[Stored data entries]
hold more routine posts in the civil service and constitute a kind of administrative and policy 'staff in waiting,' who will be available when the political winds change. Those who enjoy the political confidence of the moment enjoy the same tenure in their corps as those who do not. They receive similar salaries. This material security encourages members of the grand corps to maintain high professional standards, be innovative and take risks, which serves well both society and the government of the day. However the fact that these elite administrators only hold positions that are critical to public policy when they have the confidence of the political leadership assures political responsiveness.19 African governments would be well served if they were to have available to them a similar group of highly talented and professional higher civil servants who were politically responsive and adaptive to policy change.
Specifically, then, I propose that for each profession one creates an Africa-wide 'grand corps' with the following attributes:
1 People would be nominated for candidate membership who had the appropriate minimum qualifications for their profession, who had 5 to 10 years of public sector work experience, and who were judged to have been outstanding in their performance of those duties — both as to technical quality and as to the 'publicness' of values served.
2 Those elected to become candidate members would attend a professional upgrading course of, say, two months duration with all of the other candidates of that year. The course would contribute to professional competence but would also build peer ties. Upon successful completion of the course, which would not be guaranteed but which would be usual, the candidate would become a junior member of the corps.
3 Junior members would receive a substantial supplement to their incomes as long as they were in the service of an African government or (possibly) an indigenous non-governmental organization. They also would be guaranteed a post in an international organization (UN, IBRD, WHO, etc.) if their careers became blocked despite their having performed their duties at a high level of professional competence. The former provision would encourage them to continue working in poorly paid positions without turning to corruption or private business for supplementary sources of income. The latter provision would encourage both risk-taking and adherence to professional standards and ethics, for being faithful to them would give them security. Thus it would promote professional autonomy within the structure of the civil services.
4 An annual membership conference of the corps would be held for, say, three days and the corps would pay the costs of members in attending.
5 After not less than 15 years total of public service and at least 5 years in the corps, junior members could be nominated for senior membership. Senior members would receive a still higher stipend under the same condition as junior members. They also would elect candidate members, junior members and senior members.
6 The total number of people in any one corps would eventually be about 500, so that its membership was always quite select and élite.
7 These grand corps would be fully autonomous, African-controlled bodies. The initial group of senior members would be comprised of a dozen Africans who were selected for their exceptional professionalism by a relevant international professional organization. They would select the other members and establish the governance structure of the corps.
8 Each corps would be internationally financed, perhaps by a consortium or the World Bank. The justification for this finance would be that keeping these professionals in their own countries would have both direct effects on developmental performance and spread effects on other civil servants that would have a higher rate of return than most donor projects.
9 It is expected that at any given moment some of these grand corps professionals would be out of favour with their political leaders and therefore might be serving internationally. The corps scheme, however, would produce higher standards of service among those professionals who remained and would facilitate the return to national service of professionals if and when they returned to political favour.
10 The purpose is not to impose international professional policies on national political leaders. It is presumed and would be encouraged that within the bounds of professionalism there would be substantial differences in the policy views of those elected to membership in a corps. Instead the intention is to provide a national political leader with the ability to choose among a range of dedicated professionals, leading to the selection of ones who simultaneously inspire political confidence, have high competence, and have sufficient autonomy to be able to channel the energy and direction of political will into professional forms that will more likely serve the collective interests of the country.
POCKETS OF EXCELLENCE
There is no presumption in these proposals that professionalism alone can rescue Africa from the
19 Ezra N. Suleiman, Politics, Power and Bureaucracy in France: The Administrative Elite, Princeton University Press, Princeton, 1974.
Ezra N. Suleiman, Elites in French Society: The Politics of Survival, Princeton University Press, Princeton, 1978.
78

EXERCISE BRIEF => If a line in the records above contains the word "internationally", count it, then give the total and nothing else.

ANSWER TO THIS TASK => 2